Skin Patches: The Next Step in Our Fight Against Cancer
Cancer has been one of humankind’s long standing nemesis. Over the course of our war against cancer, it is no doubt that we have lost many of our battles. Although treatments for this deadly disease has improved in recent times, the mortality rate of cancer patients is still quite high. Moreover, cancer treatment such as chemotherapy and other methods impose a lot of strain and struggle on the patients. There is still no widely accepted, non invasive type of treatment that does not put the patients under such adverse conditions. That being said, these worries may become a thing of the past with the advancements the greatest minds in our planet are making. Let us take a look.
As we all know, cancer comes in many forms. From breast cancer to cancers that target internal organs, this troublesome disease has so many faces making it that much harder to deal with. Melanoma is one such type of cancer which wreaks havoc on our skin. This has become one of the most common types of cancer and has been responsible for affecting about 100,000 people in the U.S alone. But researchers from MIT, with their new newly developed skin patch that delivers melanoma medication, may soon be able to overturn this scenario.
==*==
Parts of the exercise
**a)** In the skin patches text, who developed the new skin patch that delivers melanoma medication?
**b)** Please translate this sentence from the skin patches text into Spanish: "Melanoma is one such type of cancer which wreaks havoc on our skin."
**c)** Pick up the article on skin patches against cancer right after its last sentence and carry it on.
==*==
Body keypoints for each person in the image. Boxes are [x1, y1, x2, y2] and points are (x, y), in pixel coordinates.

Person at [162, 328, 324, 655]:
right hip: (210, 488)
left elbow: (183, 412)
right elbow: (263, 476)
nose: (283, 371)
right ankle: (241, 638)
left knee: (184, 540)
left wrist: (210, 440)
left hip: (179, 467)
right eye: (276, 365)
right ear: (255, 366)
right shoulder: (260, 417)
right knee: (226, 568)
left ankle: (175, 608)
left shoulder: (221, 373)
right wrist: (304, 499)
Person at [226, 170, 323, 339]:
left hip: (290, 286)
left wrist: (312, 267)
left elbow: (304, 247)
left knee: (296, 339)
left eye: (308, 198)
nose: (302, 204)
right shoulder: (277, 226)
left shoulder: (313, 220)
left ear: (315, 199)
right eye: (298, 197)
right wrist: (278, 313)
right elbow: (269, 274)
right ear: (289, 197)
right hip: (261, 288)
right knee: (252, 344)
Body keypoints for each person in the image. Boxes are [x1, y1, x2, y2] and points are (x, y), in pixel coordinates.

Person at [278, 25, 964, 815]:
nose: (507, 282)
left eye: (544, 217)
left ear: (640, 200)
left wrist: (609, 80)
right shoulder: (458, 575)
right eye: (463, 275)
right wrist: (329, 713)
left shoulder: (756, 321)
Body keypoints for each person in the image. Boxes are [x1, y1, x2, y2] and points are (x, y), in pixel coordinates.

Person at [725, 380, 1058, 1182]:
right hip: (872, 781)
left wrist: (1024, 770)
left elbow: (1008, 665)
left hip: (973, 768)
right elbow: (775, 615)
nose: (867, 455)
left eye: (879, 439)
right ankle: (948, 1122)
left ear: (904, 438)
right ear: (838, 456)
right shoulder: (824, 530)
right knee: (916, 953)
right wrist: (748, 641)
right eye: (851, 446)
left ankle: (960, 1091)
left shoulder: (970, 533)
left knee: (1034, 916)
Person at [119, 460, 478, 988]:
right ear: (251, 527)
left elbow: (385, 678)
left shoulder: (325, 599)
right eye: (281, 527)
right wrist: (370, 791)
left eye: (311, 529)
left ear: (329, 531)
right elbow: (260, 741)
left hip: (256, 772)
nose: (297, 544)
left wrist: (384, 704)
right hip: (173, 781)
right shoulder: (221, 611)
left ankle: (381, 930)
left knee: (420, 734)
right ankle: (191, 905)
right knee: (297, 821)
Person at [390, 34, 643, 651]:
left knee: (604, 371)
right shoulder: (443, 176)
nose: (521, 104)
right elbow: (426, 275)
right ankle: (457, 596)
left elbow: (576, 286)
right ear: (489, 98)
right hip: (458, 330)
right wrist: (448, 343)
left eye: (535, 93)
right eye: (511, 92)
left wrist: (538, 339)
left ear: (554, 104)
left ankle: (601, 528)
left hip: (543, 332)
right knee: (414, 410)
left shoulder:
==*==
Answer set
**a)** Researchers from MIT.

**b)** El melanoma es uno de esos tipos de cáncer que causan estragos en nuestra piel.

**c)**
These microneedle skin patches are manufactured using the layer-by-layer coating method wherein the surface of the patch is coated with molecules of alternating positive and negative charge. In general, for a robust drug film to form on the patch, every adjacent layer must be strongly attached to each other and the microneedle. But this slows down drug delivery by almost 90 minutes as the attraction makes the film very sticky causing more difficulty for the drug to leave the patch and enter the skin.
Luckily, our researchers have come up with a workaround for this issue as well. They created a new two-part pH sensitive polymer. The first part contains amine groups which are positively charged at the time the microneedles are made and become neutral when they detect the pH of skin. The second part on the other hand contains carboxylic groups that have a neutral charge at the time of microneedle manufacture and turns negative when the patch is applied to the skin. Due to this quick charge switching nature of this newly developed patch, the drug leaves the patch quickly when it comes in contact with the skin, solving the problems caused by regular sticky patches.
The researchers also tested out this new drug delivery method on mice and made some positive inferences from them. It was found that the microneedle types of treatment produced 9 times the amount of antibodies as compared to intramuscular injections and a staggering 160 times the amount of antibodies as compared to subcutaneous injections. They even saw successful immune activation in surgical samples of human skin.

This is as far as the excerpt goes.